La notion de cyber-attaque fait généralement penser à un virus serpentant dans les lignes de code. L’hypothèse selon laquelle ces menaces impliquent essentiellement des logiciels attaquant d’autres logiciels est pourtant réductrice. Les logiciels fonctionnent grâce à une série de composants électroniques appelés « matériel ». Cela comprend la puce d’un détecteur de mouvement qui allume automatiquement les lumières, ainsi que les dizaines de processeurs de pointe que l’on trouve dans un superordinateur.

Pourquoi (et comment) cibler le hardware ?

Il existe deux scénarios typiques. Les attaques par canal latéral sont un moyen de contourner les protocoles de sécurité cryptographique d’un logiciel, qui sont basés sur des problèmes mathématiques considérés comme trop complexes pour être résolus par ceux qui n’en ont pas la clé.

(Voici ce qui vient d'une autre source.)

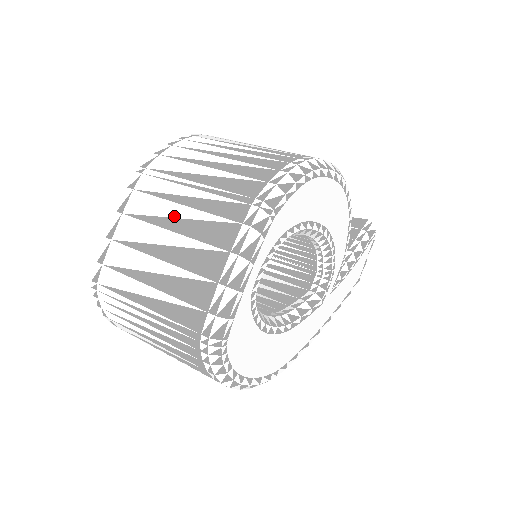
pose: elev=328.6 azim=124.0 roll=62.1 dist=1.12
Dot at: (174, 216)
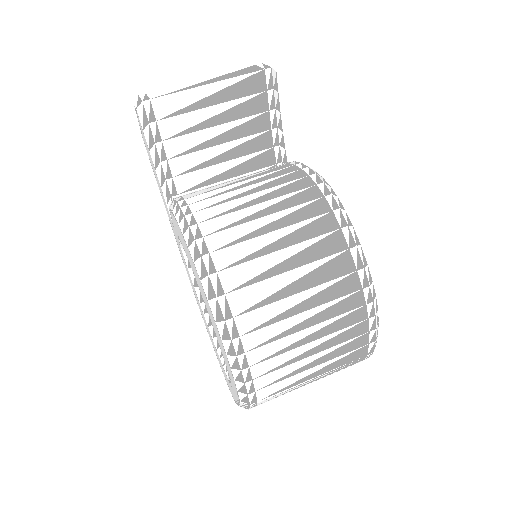
Dot at: occluded
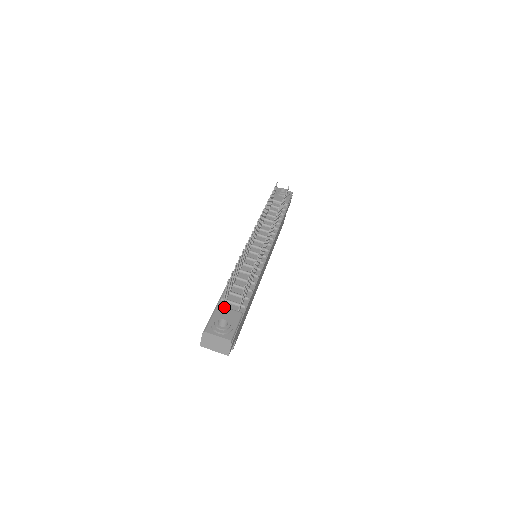
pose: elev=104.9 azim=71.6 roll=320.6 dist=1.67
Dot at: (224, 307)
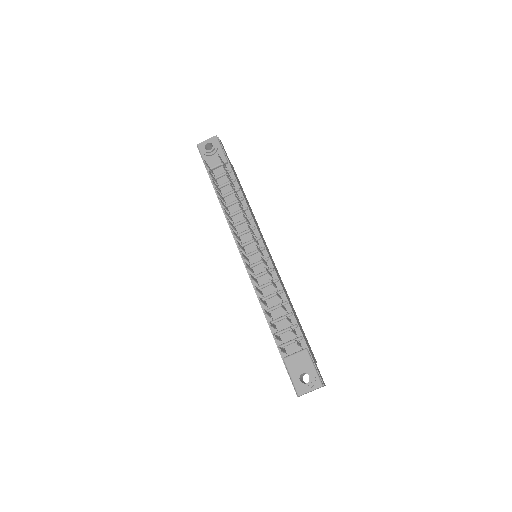
Dot at: (290, 357)
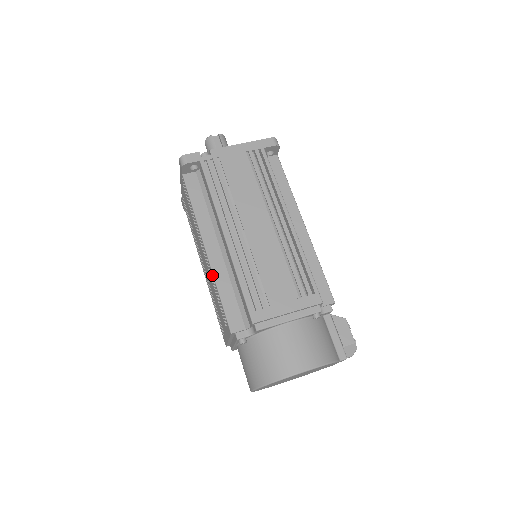
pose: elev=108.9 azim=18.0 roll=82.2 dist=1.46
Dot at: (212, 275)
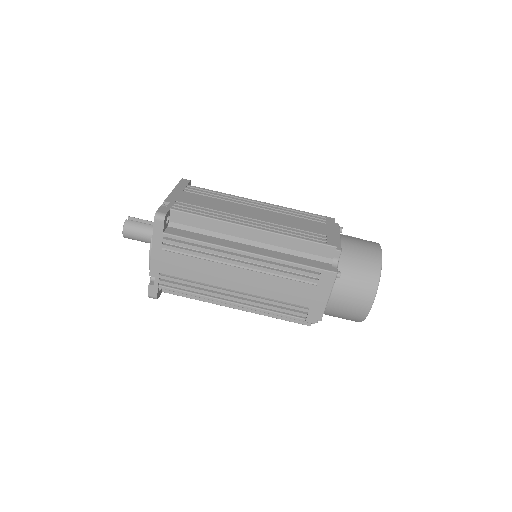
Dot at: (272, 261)
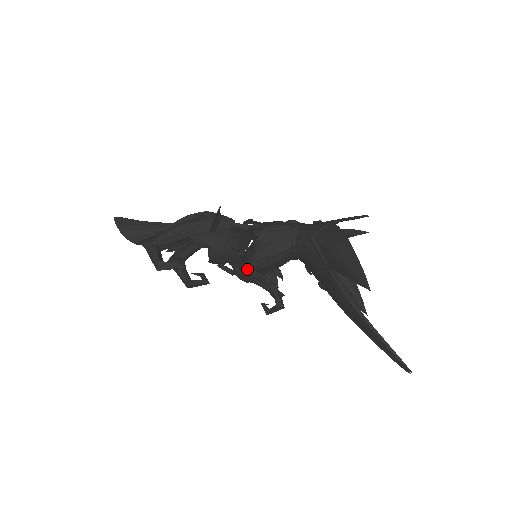
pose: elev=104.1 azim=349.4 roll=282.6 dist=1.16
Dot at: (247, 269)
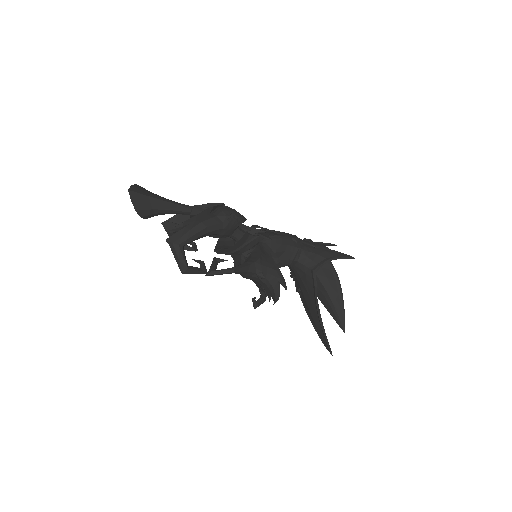
Dot at: occluded
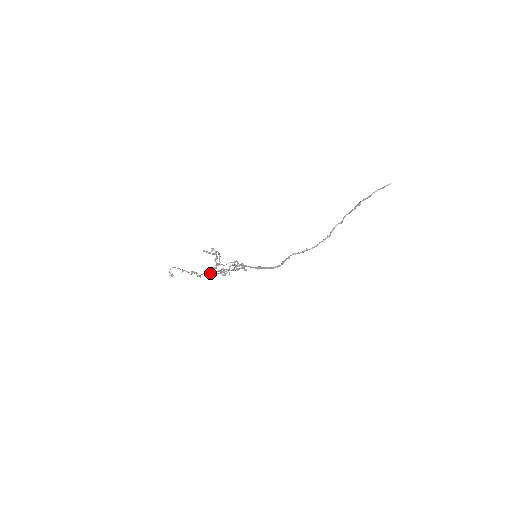
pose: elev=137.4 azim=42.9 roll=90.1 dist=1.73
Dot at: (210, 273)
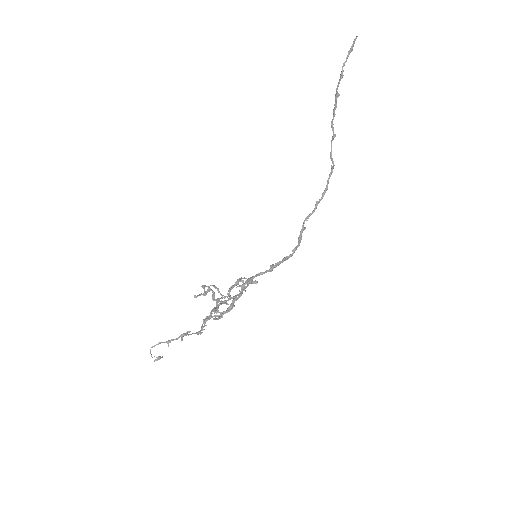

Au lieu de les craquer, l’attaquant analyse le fonctionnement du matériel à partir de sa consommation d’énergie ou de son temps de calcul pendant l’exécution de ces algorithmes, dans le but de percer leurs secrets.

L’autre grande catégorie comprend l’analyse différentielle des fautes, qui induit des fautes dans le matériel afin de bloquer le système informatique, par exemple en le faisant chauffer au-delà de ses limites. Dans les deux cas, l’objectif est généralement de récupérer des informations plutôt que de détruire un dispositif.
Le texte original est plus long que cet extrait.